Vor mehr als zehn Jahren brachte Web 2.0 die Stimmung nach dem Crash des Börsenbooms der Jahrtausendwende auf den Punkt – und damit wurde es eines der erfolgreichsten Buzzwords. Web 2.0 betonte einen Neubeginn des Internet und stellte das partizipatorische Potential in den Vordergrund. Ein Mitmachweb mit Blogs, Podcasts und Social Software – parallel dazu eine Kultur von BarCamps. Zumindest in der Idee basisdemokratisch. In den Hintergrund geriet der Begriff nachdem man immer mehr von Social Media sprach – und damit waren v.a die großen Plattformen gemeint. Die Möglichkeiten der Teilnahme vereinfachten sich, aber es entstanden Oligopole.
Die metaphorische Versionsnummer fand immer wieder Nachfolger – seit einiger Zeit Industrie 4.0. Hier soll auf eine vierte industrielle Revolution verwiesen werden – letztlich eine Frage der Zählweise. Was bei der Industrie noch nachvollziehbar ist, ist es in der weiteren Übertragung nicht – es erscheinen dann Wortgebilde wie Bildung 4.0, Arbeit 4.0, Mobilität 4.0, auch Gesundheit 4.0 wurde schon entdeckt. Alle bezeichnen digital vernetzte – transformierte – Systeme, die gestaltet werden sollen. Welcher Sinn wird mit der Versionsnummer 4.0 vermittelt? Was war eigentlich Gesundheit 3.0 oder 2.0? War Arbeit 1.0 die reine Fron – und 3.0 die prä- neoliberale Vollbeschäftigung? Wenn man böse ist, kommt man auf Reich 3.0. Man hat den Eindruck, eine Agentur hätte Bundes- und Landesregierung ein Konzept verkauft, das nun überall verbreitet wird.
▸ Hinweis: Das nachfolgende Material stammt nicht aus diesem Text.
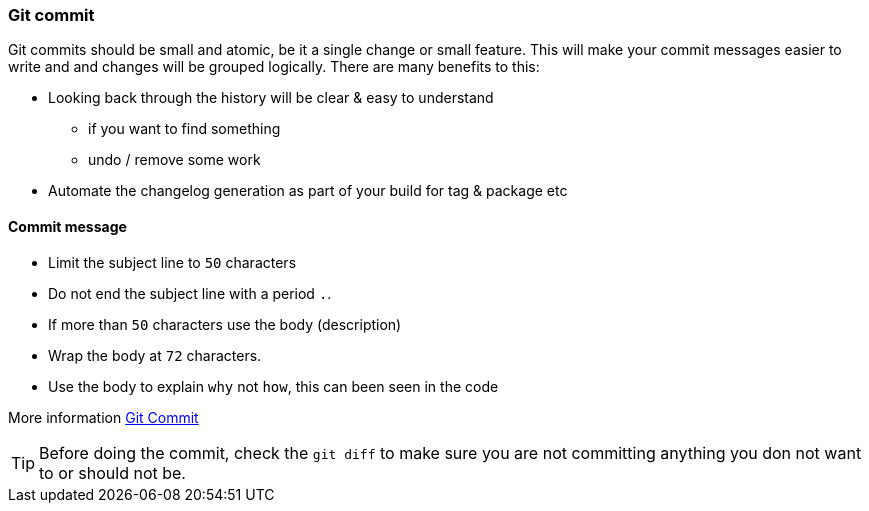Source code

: === Git commit

Git commits should be small and atomic, be it a single change or small feature. This will make your commit messages easier to write and and changes will be grouped logically. There are many benefits to this:

* Looking back through the history will be clear & easy to understand
 - if you want to find something
 - undo / remove some work
* Automate the changelog generation as part of your build for tag & package etc

==== Commit message

* Limit the subject line to `50` characters
* Do not end the subject line with a period `.`.
* If more than `50` characters use the body (description)
* Wrap the body at `72` characters.
* Use the body to explain `why` not `how`, this can been seen in the code

More information http://chris.beams.io/posts/git-commit/[Git Commit]

TIP: Before doing the commit, check the `git diff` to make sure you are not committing anything you don not want to or should not be.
Big Data ist an sich ein simpler, undifferenzierter Begriff, der Staunen und Mißtrauen über die Fülle auswertbarer Datenbestände ausdrückt, Big Brother klingt an. Big steht für Datenvolumen, die Bandbreite/Vielfalt der Quellen und die Geschwindigkeit der Generierung. Als Buzzword hält sich Big Data schon erstaunlich lange, ohne von differenzierteren Bezeichnungen von Datenanalysen ersetzt zu werden.

Warum spielen Buzzwords eine solche Rolle in allen Diskussionen rund um die Digitalisierung? Zum einen benennen sie neu auftretende, oft  noch unbestimmte Phänomene und es sind nicht die exakten Bedeutungszuweisungen, die sie ausmachen. Auch aktuell werden Phänomene anhand von Buzzwords wie Filterblase, Fake News und postfaktisch diskutiert. Sprache formatiert menschliches Wahrnehmen und Denken und es sind gerade die Assoziationen, Gedankenbrücken und Anmutungen die Begriffe ausmachen. Dann wollen neue Begriffe geklärt werden. Das bringt Vorteile in der Aufmerksamkeitsökonomie. Naheliegend ist das Marketing am anfälligsten für Wortgeklingel im Gefolge, schließlich ist es seine Aufgabe für Aufmerksamkeit und letztlich Umsatz zu sorgen.
Und noch eins: Die Suchsysteme (im wesentlichen Google) sind auf  Begriffe, nicht auf lange Erklärungen ausgerichtet. Auch das macht Buzzwords strategisch zentral.